### What the task asks
Only the lines from the one containing "empezar con pequeñas" through the end of the listing belong in the answer, repeated exactly, with no pictures.

### Material for this task
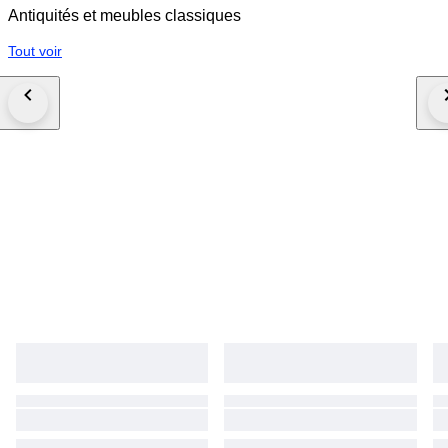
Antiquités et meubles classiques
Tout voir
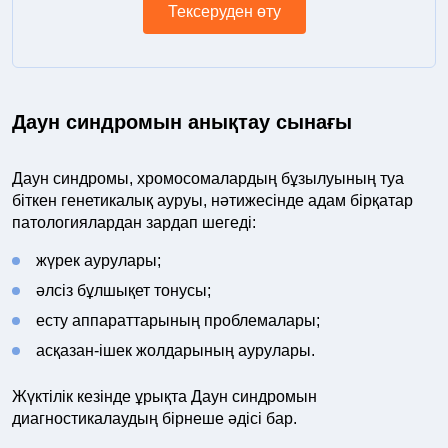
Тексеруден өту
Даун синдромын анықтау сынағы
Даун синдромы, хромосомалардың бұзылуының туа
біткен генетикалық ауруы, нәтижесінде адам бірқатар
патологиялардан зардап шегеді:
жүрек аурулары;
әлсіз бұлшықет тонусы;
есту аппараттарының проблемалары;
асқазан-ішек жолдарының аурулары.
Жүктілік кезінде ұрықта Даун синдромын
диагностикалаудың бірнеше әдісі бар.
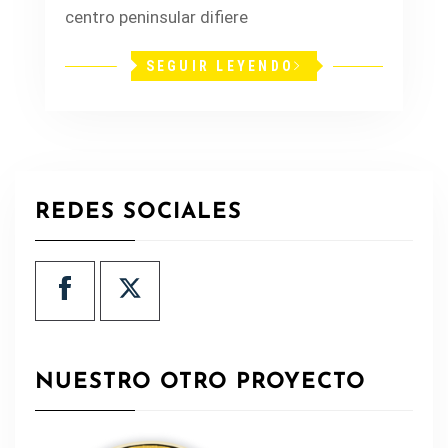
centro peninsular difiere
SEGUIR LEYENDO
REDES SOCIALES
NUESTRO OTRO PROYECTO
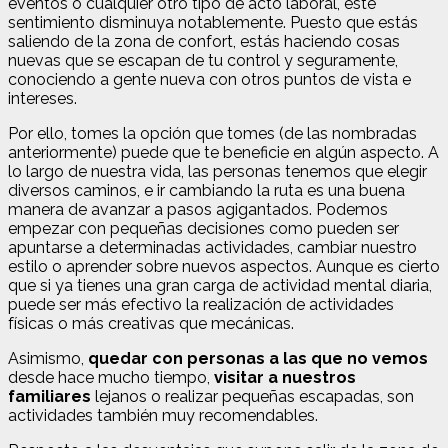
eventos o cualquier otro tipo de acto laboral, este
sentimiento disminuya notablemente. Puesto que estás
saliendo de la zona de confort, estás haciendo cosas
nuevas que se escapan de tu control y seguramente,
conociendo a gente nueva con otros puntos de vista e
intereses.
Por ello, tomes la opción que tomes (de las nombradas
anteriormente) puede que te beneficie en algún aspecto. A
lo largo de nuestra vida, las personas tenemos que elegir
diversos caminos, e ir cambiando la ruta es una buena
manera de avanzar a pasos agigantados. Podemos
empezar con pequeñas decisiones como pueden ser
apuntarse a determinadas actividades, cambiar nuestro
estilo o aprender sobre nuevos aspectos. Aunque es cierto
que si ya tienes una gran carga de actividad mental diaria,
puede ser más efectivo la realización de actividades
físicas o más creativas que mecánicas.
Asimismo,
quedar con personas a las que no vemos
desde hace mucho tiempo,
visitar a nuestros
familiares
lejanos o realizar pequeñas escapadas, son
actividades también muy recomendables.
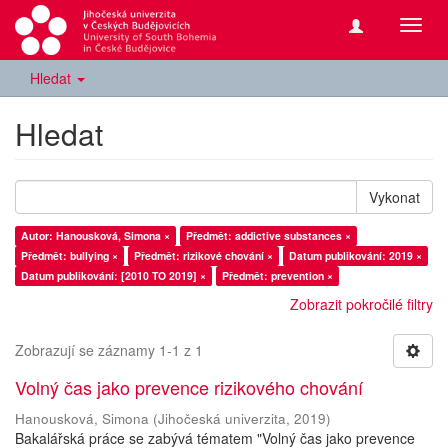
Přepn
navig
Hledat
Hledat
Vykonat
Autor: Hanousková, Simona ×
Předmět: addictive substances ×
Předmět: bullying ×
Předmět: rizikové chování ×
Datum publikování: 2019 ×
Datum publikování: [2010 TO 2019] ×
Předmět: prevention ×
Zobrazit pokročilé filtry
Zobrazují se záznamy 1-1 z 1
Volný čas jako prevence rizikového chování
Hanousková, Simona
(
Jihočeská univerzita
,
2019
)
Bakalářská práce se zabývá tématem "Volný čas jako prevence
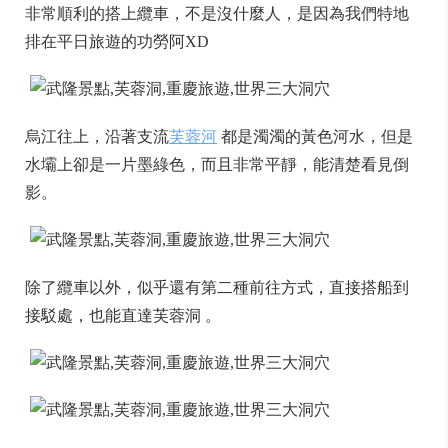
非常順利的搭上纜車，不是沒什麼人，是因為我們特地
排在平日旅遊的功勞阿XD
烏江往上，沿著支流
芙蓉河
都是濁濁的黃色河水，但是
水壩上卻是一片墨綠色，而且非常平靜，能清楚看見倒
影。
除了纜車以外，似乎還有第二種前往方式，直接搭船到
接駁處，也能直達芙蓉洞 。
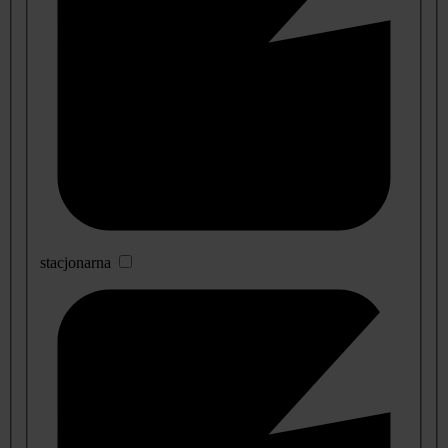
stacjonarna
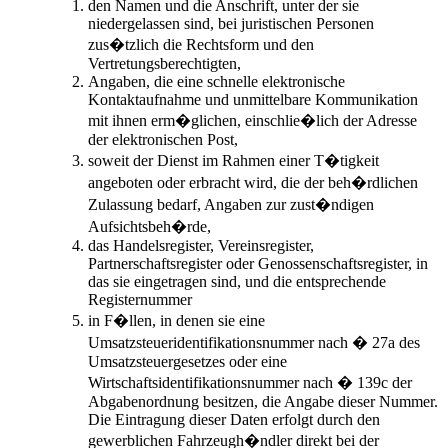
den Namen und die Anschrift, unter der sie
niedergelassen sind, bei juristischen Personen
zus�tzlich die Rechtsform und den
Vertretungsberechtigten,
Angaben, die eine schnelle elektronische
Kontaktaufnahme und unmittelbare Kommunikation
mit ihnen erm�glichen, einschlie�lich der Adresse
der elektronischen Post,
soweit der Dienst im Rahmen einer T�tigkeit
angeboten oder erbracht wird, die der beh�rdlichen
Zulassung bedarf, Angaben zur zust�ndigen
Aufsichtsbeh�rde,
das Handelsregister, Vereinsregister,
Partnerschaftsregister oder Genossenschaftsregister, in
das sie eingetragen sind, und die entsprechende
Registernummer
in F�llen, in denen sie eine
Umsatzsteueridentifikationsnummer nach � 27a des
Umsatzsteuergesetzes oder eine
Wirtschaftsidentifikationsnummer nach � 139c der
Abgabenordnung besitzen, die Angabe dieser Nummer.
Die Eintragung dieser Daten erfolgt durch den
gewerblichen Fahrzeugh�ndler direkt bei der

### Exercise result
empezar con pequeñas decisiones como pueden ser
apuntarse a determinadas actividades, cambiar nuestro
estilo o aprender sobre nuevos aspectos. Aunque es cierto
que si ya tienes una gran carga de actividad mental diaria,
puede ser más efectivo la realización de actividades
físicas o más creativas que mecánicas.
Asimismo,
quedar con personas a las que no vemos
desde hace mucho tiempo,
visitar a nuestros
familiares
lejanos o realizar pequeñas escapadas, son
actividades también muy recomendables.
Přepn
navig
Hledat
Hledat
Vykonat
Autor: Hanousková, Simona ×
Předmět: addictive substances ×
Předmět: bullying ×
Předmět: rizikové chování ×
Datum publikování: 2019 ×
Datum publikování: [2010 TO 2019] ×
Předmět: prevention ×
Zobrazit pokročilé filtry
Zobrazují se záznamy 1-1 z 1
Volný čas jako prevence rizikového chování
Hanousková, Simona
(
Jihočeská univerzita
,
2019
)
Bakalářská práce se zabývá tématem "Volný čas jako prevence
非常順利的搭上纜車，不是沒什麼人，是因為我們特地
排在平日旅遊的功勞阿XD
烏江往上，沿著支流
芙蓉河
都是濁濁的黃色河水，但是
水壩上卻是一片墨綠色，而且非常平靜，能清楚看見倒
影。
除了纜車以外，似乎還有第二種前往方式，直接搭船到
接駁處，也能直達芙蓉洞 。
stacjonarna
den Namen und die Anschrift, unter der sie
niedergelassen sind, bei juristischen Personen
zus�tzlich die Rechtsform und den
Vertretungsberechtigten,
Angaben, die eine schnelle elektronische
Kontaktaufnahme und unmittelbare Kommunikation
mit ihnen erm�glichen, einschlie�lich der Adresse
der elektronischen Post,
soweit der Dienst im Rahmen einer T�tigkeit
angeboten oder erbracht wird, die der beh�rdlichen
Zulassung bedarf, Angaben zur zust�ndigen
Aufsichtsbeh�rde,
das Handelsregister, Vereinsregister,
Partnerschaftsregister oder Genossenschaftsregister, in
das sie eingetragen sind, und die entsprechende
Registernummer
in F�llen, in denen sie eine
Umsatzsteueridentifikationsnummer nach � 27a des
Umsatzsteuergesetzes oder eine
Wirtschaftsidentifikationsnummer nach � 139c der
Abgabenordnung besitzen, die Angabe dieser Nummer.
Die Eintragung dieser Daten erfolgt durch den
gewerblichen Fahrzeugh�ndler direkt bei der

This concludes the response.